## Arbeitsauftrag A:
Nennen Sie alle Sätze aus dem Textauszug über den Warteraum der ÖBB, die mit einem Fragezeichen enden.
## Arbeitsauftrag B:
Geben Sie aus dem Textauszug über den Warteraum der ÖBB den Abschnitt wortgetreu wieder, der mit den Worten "Auch die automatische" beginnt und nach den Worten "sehr unangenehm ist." endet.

## Textauszug:
────────────────────

BRIEF_KASTEN
Die ÖBB will ihrer Kundschaft ein modernes Umfeld schaffen. So weit, so gut. Doch was nützt eine noch so gute Sitzgelegenheit, wenn man sich nicht richtig entspannen kann? Warum? – Weil es im Warteraum keine Uhr gibt; an keiner Wand. Ich würde gerne eine gute alte Bank in Kauf nehmen, wenn ich nicht immer den Mantelärmel nach oben streifen müsste, um auf meine Armbanduhr schauen zu können. Die Alternative ist ein ständiger Griff zum Handy, was ebenso nervig ist. Wäre das wirklich zu viel verlangt, als Warteraum-Planer an eine Uhr zu denken? Um das Wort abzuwandeln, das sich einst auf die fehlende Landeshauptstadt für Niederösterreich bezog: Ein Wartesaal ohne Uhr ist wie ein Gulasch ohne Saft.
Auch die automatische Tür zum Wartesaal ist nicht sehr überlegt angebracht. Denn nahe der Tür befindet sich eine Anzeigetafel. Permanent geraten Fahrgäste – natürlich unabsichtlich – in den Bereich der Lichtschranke, die den Impuls zum Öffnen der Tür gibt. Was vor allem im Winter sehr unangenehm ist.

────────────────────

## Erfasste Daten:
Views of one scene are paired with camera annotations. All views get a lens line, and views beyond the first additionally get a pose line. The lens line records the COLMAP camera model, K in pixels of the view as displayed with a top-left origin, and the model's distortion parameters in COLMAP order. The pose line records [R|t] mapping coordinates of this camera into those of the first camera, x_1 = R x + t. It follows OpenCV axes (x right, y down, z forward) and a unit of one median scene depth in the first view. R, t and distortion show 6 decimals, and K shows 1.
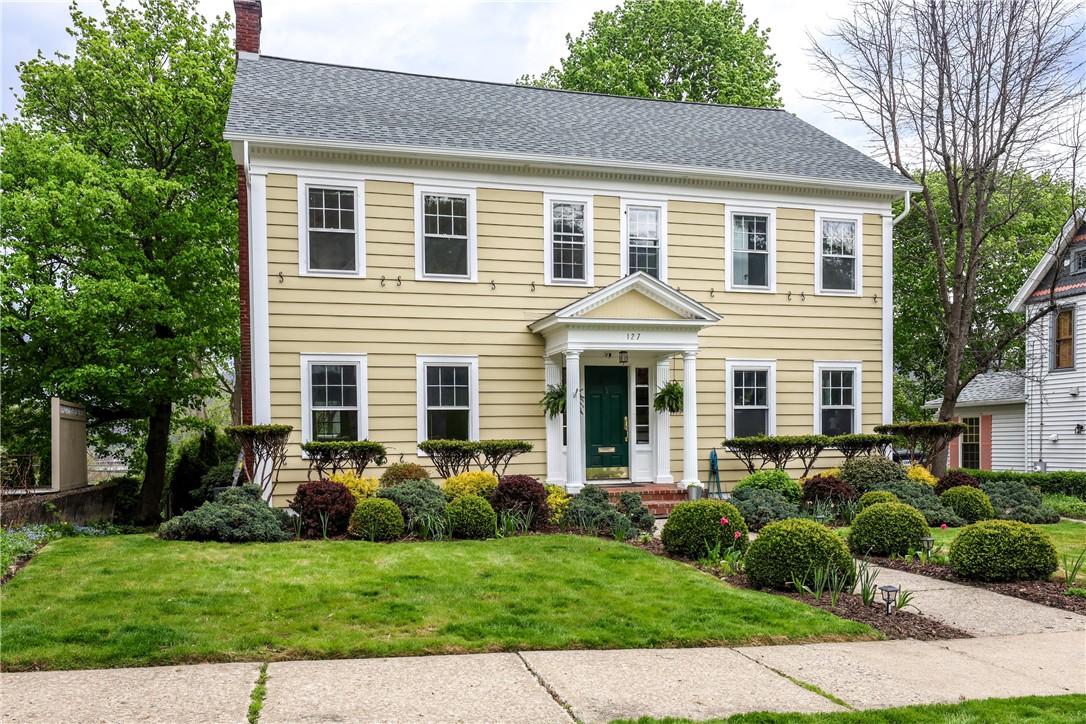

────────────────────

## Ergebnis A:
- Doch was nützt eine noch so gute Sitzgelegenheit, wenn man sich nicht richtig entspannen kann?
- Warum?
- Wäre das wirklich zu viel verlangt, als Warteraum-Planer an eine Uhr zu denken?

## Ergebnis B:
Auch die automatische Tür zum Wartesaal ist nicht sehr überlegt angebracht. Denn nahe der Tür befindet sich eine Anzeigetafel. Permanent geraten Fahrgäste – natürlich unabsichtlich – in den Bereich der Lichtschranke, die den Impuls zum Öffnen der Tür gibt. Was vor allem im Winter sehr unangenehm ist.